Le Maroc engage une réforme inédite dans son secteur hôtelier. Pilotée par le Ministère du Tourisme, de l’Artisanat et de l’Économie sociale et solidaire et la Société marocaine d’ingénierie touristique (SMIT), cette transformation s’appuie sur la loi 80-14 et introduit un nouveau mode de contrôle fondé sur les « visites mystères ». Un levier stratégique pour améliorer la compétitivité de l’offre touristique et se rapprocher des standards internationaux.
Un dispositif inédit pour contrôler la qualité hôtelière
Les nouvelles règles du jeu s’annoncent strictes : les établissements hôteliers, anciens comme récents, devront se conformer à des critères de service plus rigoureux. Les visites mystères, confiées à des auditeurs spécialisés, consistent à évaluer les hôtels sans prévenir, en se faisant passer pour des clients ordinaires. Ces contrôleurs observeront l’accueil, testeront les services de restauration, inspecteront la propreté des chambres, la qualité de la literie, l’état des infrastructures telles que les piscines ou les infirmeries.
L’objectif : vérifier la conformité réelle des prestations fournies, qu’il s’agisse de premières classifications, de reclassifications obligatoires ou de simples contrôles périodiques. Cette approche vise à garantir une expérience client homogène et qualitative, indépendamment de la localisation ou de la catégorie de l’établissement.
Une stratégie en quatre volets d’évaluation
Début juillet, la SMIT a lancé une série de quatre appels d’offres, découpés selon les segments du marché hôtelier.

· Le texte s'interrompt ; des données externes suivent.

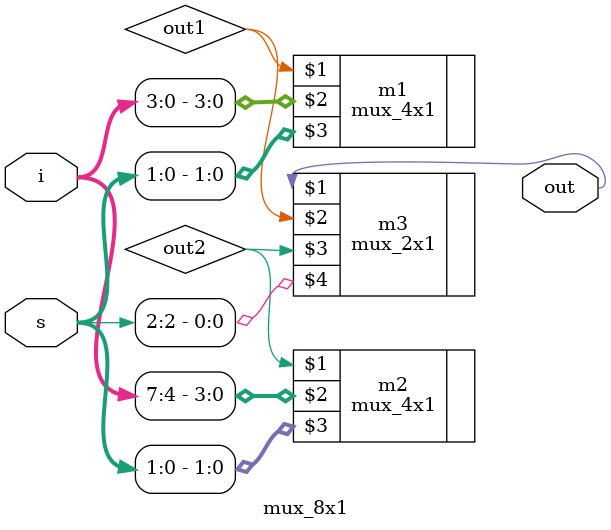
<source format=v>
/* Using two 4x1 mux and 2x1 mux */

module mux_8x1(out, i, s);

output out;

input [7:0] i;
input [2:0] s;

wire out1, out2;

mux_4x1 m1(out1, i[3:0], s[1:0]);
mux_4x1 m2(out2, i[7:4], s[1:0]);
mux_2x1 m3(out, out1, out2, s[2]);

endmodule


/*
module testbench;

reg [7:0] i;
reg [2:0] s;
wire out;

mux_8x1 m1(out, i, s);

initial begin

s = 3'b000; i = 8'b00000001;
#100 s = 3'b001; i = 8'b00000010;
#100 s = 3'b010; i = 8'b00000100;
#100 s = 3'b011; i = 8'b00001000;
#100 s = 3'b100; i = 8'b00010000;
#100 s = 3'b101; i = 8'b00100000;
#100 s = 3'b110; i = 8'b01000000;
#100 s = 3'b111; i = 8'b10000000;

end

endmodule
*/
</source>
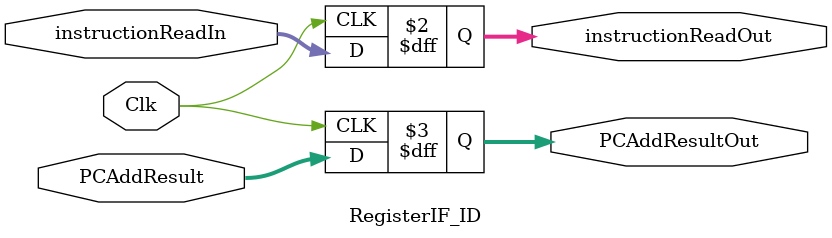
<source format=v>
`timescale 1ns / 1ps



module RegisterIF_ID(PCAddResult,instructionReadIn,PCAddResultOut,instructionReadOut,Clk);
input Clk;
input [31:0]  PCAddResult;
  input [31:0] instructionReadIn;
  output [31:0]instructionReadOut;
  output [31:0] PCAddResultOut;

    always @(posedge Clk) begin
    
  instructionReadOut <= instructionReadIn;
  PCAddResultOut <= PCAddResult;
    end


    endmodule
      

</source>
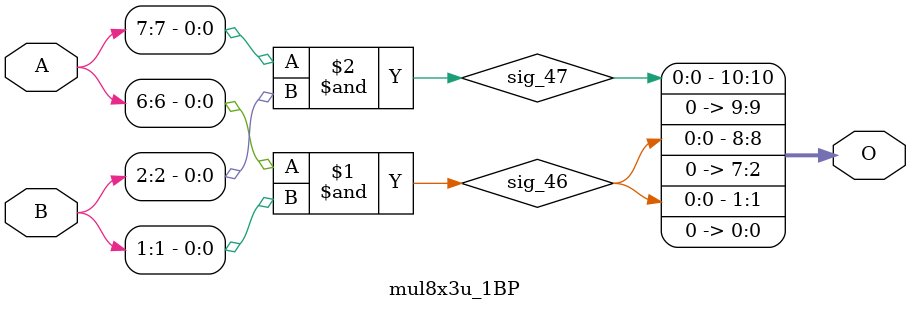
<source format=v>
/***
* This code is a part of EvoApproxLib library (ehw.fit.vutbr.cz/approxlib) distributed under The MIT License.
* When used, please cite the following article(s): V. Mrazek, L. Sekanina, Z. Vasicek "Libraries of Approximate Circuits: Automated Design and Application in CNN Accelerators" IEEE Journal on Emerging and Selected Topics in Circuits and Systems, Vol 10, No 4, 2020 
* This file contains a circuit from a sub-set of pareto optimal circuits with respect to the pwr and mse parameters
***/
// MAE% = 9.06 %
// MAE = 186 
// WCE% = 31.01 %
// WCE = 635 
// WCRE% = 101.56 %
// EP% = 87.11 %
// MRE% = 65.58 %
// MSE = 60012 
// PDK45_PWR = 0.0006 mW
// PDK45_AREA = 4.7 um2
// PDK45_DELAY = 0.04 ns

module mul8x3u_1BP (
    A,
    B,
    O
);

input [7:0] A;
input [2:0] B;
output [10:0] O;

wire sig_46,sig_47;

assign sig_46 = A[6] & B[1];
assign sig_47 = A[7] & B[2];

assign O[10] = sig_47;
assign O[9] = 1'b0;
assign O[8] = sig_46;
assign O[7] = 1'b0;
assign O[6] = 1'b0;
assign O[5] = 1'b0;
assign O[4] = 1'b0;
assign O[3] = 1'b0;
assign O[2] = 1'b0;
assign O[1] = sig_46;
assign O[0] = 1'b0;

endmodule



</source>
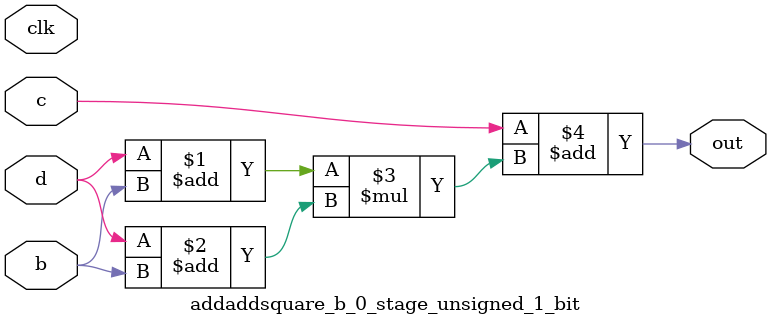
<source format=sv>
(* use_dsp = "yes" *) module addaddsquare_b_0_stage_unsigned_1_bit(
	input  [0:0] b,
	input  [0:0] c,
	input  [0:0] d,
	output [0:0] out,
	input clk);

	assign out = c + ((d + b) * (d + b));
endmodule

</source>
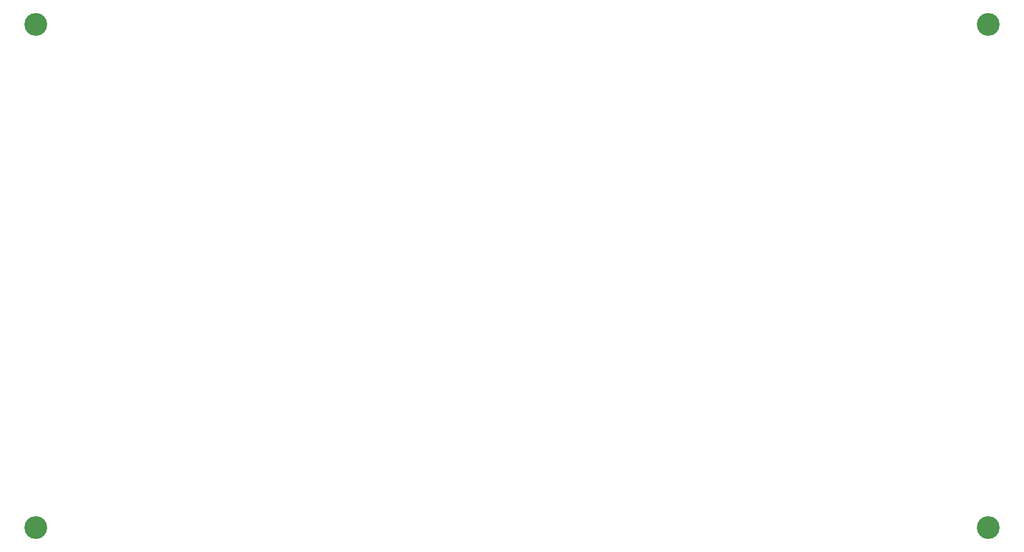
<source format=gbr>
%TF.GenerationSoftware,KiCad,Pcbnew,9.0.3*%
%TF.CreationDate,2025-10-03T08:07:12+02:00*%
%TF.ProjectId,front_pcb,66726f6e-745f-4706-9362-2e6b69636164,rev?*%
%TF.SameCoordinates,Original*%
%TF.FileFunction,Soldermask,Top*%
%TF.FilePolarity,Negative*%
%FSLAX46Y46*%
G04 Gerber Fmt 4.6, Leading zero omitted, Abs format (unit mm)*
G04 Created by KiCad (PCBNEW 9.0.3) date 2025-10-03 08:07:12*
%MOMM*%
%LPD*%
G01*
G04 APERTURE LIST*
%ADD10C,3.400000*%
G04 APERTURE END LIST*
D10*
%TO.C,REF\u002A\u002A*%
X79000000Y-138000000D03*
%TD*%
%TO.C,REF\u002A\u002A*%
X221000000Y-138000000D03*
%TD*%
%TO.C,REF\u002A\u002A*%
X221000000Y-63000000D03*
%TD*%
%TO.C,REF\u002A\u002A*%
X79000000Y-63000000D03*
%TD*%
M02*

</source>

Le premier marché, doté de 48,4 millions de dirhams, cible les hôtels « de luxe » et « cinq étoiles ». Le deuxième, d’un montant de 50,3 millions de dirhams, est consacré aux hôtels quatre étoiles de la région Marrakech-Safi. Un troisième, à l’échelle nationale pour les autres hôtels quatre étoiles, mobilise 28,8 millions de dirhams. Enfin, 20,3 millions de dirhams seront investis dans l’évaluation des établissements trois étoiles.
Ces missions seront confiées à des évaluateurs expérimentés, sélectionnés pour leur capacité à agir avec discrétion, impartialité et rigueur méthodologique. Cette exigence éthique renforce la crédibilité des audits et limite les tentatives de maquillage temporaire des prestations.
Renforcer l’attractivité touristique dans un contexte concurrentiel
Cette réforme intervient dans un contexte marqué par la volonté du Maroc de consolider son positionnement sur la carte touristique mondiale. En misant sur la qualité des infrastructures d’hébergement, les autorités cherchent à attirer une clientèle internationale exigeante, tout en fidélisant les voyageurs locaux et régionaux. L’hôtellerie étant un maillon central de l’écosystème touristique, sa professionnalisation constitue un levier majeur pour améliorer la réputation globale du pays.
Face à une concurrence accrue d’autres destinations méditerranéennes ou africaines, cette initiative vise également à créer un environnement normatif stable et crédible, condition essentielle à l’investissement privé dans le secteur. La réforme s’inscrit par ailleurs dans les ambitions du programme « Maroc 2023-2026 » qui vise à doubler le nombre de touristes d’ici 2030.
Une gouvernance publique à l’épreuve de la transparence
Derrière ces audits surprises, c’est aussi un enjeu de gouvernance qui se profile. En soumettant les établissements hôteliers à des contrôles indépendants et systématiques, l’administration entend assainir les pratiques et prévenir les dérapages liés à l’autodéclaration ou aux classements de convenance. Cette logique de transparence, appuyée par des textes d’application précis, pourrait inspirer d’autres secteurs liés à l’économie de services.
Avec l’introduction des visites mystères comme outil d’évaluation normatif, le Maroc franchit une étape importante dans sa stratégie de montée en gamme de l’hospitalité. Reste à voir si cette méthode produira les effets escomptés sur la durée et contribuera à repositionner durablement le royaume parmi les destinations touristiques de référence.